The uncomprehending expression reminded Mac that a threat was redundant if the one being menaced lived in blissful ignorance, but the same guy shifted his feet as if in discomfort.
Mac reckoned it would pay to remember which one could be more easily unsettled, anything that gave him an edge.
Not to be outdone, the Algerian blustered, “And we have to be sure of your—” All at once Zukah broke off and as one their heads turned in the direction of the swift footsteps outside.
Mac spat out a curse and cast a murderous glance toward the door, wondering what else could go wrong. “If this is another trick, Zukah, it doesn’t sit at all well with me, so be warned.”
It was silent as Roxie crossed the landing, as if someone had turned the sound down on a TV. Roxie put her ear close to the door and heard nothing.
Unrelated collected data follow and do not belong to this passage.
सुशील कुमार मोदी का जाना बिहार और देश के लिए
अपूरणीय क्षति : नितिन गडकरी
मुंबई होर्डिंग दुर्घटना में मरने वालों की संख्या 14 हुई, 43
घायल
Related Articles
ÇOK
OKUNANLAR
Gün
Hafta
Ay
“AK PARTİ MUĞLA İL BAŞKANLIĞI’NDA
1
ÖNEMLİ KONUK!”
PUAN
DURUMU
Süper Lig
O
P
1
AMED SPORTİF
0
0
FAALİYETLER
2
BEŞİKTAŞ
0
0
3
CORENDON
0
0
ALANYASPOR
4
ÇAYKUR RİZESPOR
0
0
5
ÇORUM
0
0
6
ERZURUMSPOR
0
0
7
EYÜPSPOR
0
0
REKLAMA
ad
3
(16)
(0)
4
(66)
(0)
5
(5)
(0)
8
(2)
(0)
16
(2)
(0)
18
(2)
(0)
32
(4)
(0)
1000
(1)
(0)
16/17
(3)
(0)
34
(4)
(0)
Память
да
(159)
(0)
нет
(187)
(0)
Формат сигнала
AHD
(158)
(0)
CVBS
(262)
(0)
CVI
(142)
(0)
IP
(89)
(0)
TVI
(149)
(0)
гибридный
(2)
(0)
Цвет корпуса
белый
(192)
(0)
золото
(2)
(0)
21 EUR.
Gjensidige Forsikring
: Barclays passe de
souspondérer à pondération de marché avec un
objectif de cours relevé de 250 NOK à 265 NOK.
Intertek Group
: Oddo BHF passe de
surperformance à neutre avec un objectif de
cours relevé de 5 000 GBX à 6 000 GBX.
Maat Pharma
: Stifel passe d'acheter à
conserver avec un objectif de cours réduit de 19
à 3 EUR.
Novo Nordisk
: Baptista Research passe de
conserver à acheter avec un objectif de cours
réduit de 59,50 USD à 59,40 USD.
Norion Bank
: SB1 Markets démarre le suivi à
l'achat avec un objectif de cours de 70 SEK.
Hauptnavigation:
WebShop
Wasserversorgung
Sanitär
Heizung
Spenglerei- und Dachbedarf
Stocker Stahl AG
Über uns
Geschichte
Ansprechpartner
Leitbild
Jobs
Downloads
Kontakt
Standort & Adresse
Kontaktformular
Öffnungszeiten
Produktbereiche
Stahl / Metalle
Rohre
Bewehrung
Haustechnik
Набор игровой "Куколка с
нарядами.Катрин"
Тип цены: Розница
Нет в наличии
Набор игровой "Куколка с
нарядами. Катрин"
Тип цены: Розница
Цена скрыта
Not a sound.
It could be the wrong apartment.
She knocked lightly. Nothing.
About to reach for the handle, she hesitated, thinking it could be very awkward if she was wrong. Then told herself, don’t be a coward. All you have to say is you’re looking for Madame Billaud, the seamstress who’s doing some specialized work for Charles Fortier, the couturier.
Everyone had heard of Charles.
Yes, if she made a mistake, she would simply ask them to redirect her. She tried the handle.
The door to the apartment opened easily. She took a deep breath and called loudly, “Bon soir. C’est Roxie….”
The rest of her announcement stuttered to a halt in the face of a deadly looking gun. She blinked in the bright lights for a few seconds, and still none of the men facing her spoke a word.
It was she who broke the ominous silence by blurting out, “Bloody hell!” in English, the second of the languages she’d grown up speaking.
The gun never wavered an inch.
Not even when the thin, hollow-cheeked man grabbed the shoulder she was desperately trying to ease back through the open door. He pulled her into the room.
Her eyes winced at the sudden transition from dark to light. But all the same, it looked as if she’d stumbled into the middle of a home invasion.
Four strange men and one solitary woman. Latent instincts stirred in her brain, telling her that the danger she felt could come from more than just a gun.